悪口が出ないから不調というのも、人間としてどうかと思うけれども。
「いや、用というか、何というか。元気しているかな、と思って」
「何だ、それ? 冷やかしなら帰れ」
うん、やっぱりちょっとわからないや。
「もう何よ。コンテストであんなことがあったから、落ち込んでいるんじゃないかと思って様子を見に来てあげたのに」
「はぁ? 誰が頼んだんだ、そんなこと?」
「頼まれたら、むしろ来なかったわよ」
「いや、頼まれたら来いよ。
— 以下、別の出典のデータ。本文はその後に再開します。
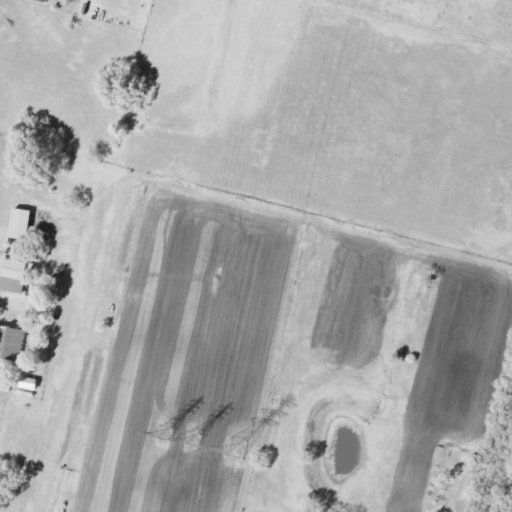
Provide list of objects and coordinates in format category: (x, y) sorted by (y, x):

それじゃ、ただの天邪鬼じゃねぇか」
たしかに、そうだけど。
「ふん、まぁ、それだけ憎まれ口を叩けたら、大丈夫そうね」
そっぽを向く瑠璃丸を見て、どうしようかと迷ったが、やはりせっかく用意したのだから、と美心はチケットを取り出した。
「じゃ、このチケットはいらなかったかな」
そう告げて、ひらひらと見せびらかす。
「何だ、それ?」
「ふふん、何だと思う?」
「……うざ」
「う、うざくはないでしょ! むしろ、可愛げ満載でしょ!」
「それを可愛げだと思っているところが、素でうざいんだが」
「素で、とか言うな!」
この男は本当に、せっかくの人の好意を踏みにじる才能に満ち溢れている。
腹が立つけれども、今更仕舞うわけにもいかないので、美心はチケットを提示した。
「人形劇よ」
「人形劇?」
「知り合いからもらったんだけど、すっごくおもしろいんだって」
「それで?」
「……だから、おもしろいんだって」
「あぁ、それはわかった」
「だ、か、ら、おもしろそうでしょ!」
「いや、見たことないから、わからんけれど」
「もう!」
あぁ! 少しくらい興味を持ってくれればいいのに。
「要するに」
と継いだのは、コーヒーを運んできた直登であった。
「瑠璃丸さんを元気づけるために、人形劇のお誘いに来たわけですね?」
「な!?」
予想通り勘違いされたので、美心はあわてて取り繕う。
「違う! 元気づけるために、というのは、まぁ、あるけど、お誘いに来たわけじゃない」
「でも、チケット二枚ありますよ」
「それは、瑠璃丸と直登くんの分よ。一人で行っても寂しいでしょ」
「あ、そうなんですか? でも、困りましたね。二人してお店を離れるわけにはいかないので、その提案は難しいのですが」
「あ、……そう」
妙な空気になってしまい、美心は言いよどむ。
再度、口火を切ったのは、直登であった。
「じゃ、二人で行ってくればいいんじゃないですか、普通に」
直登の提案に、美心と瑠璃丸は顔を見合わせて、同じタイミングで眉間に皺を寄せた。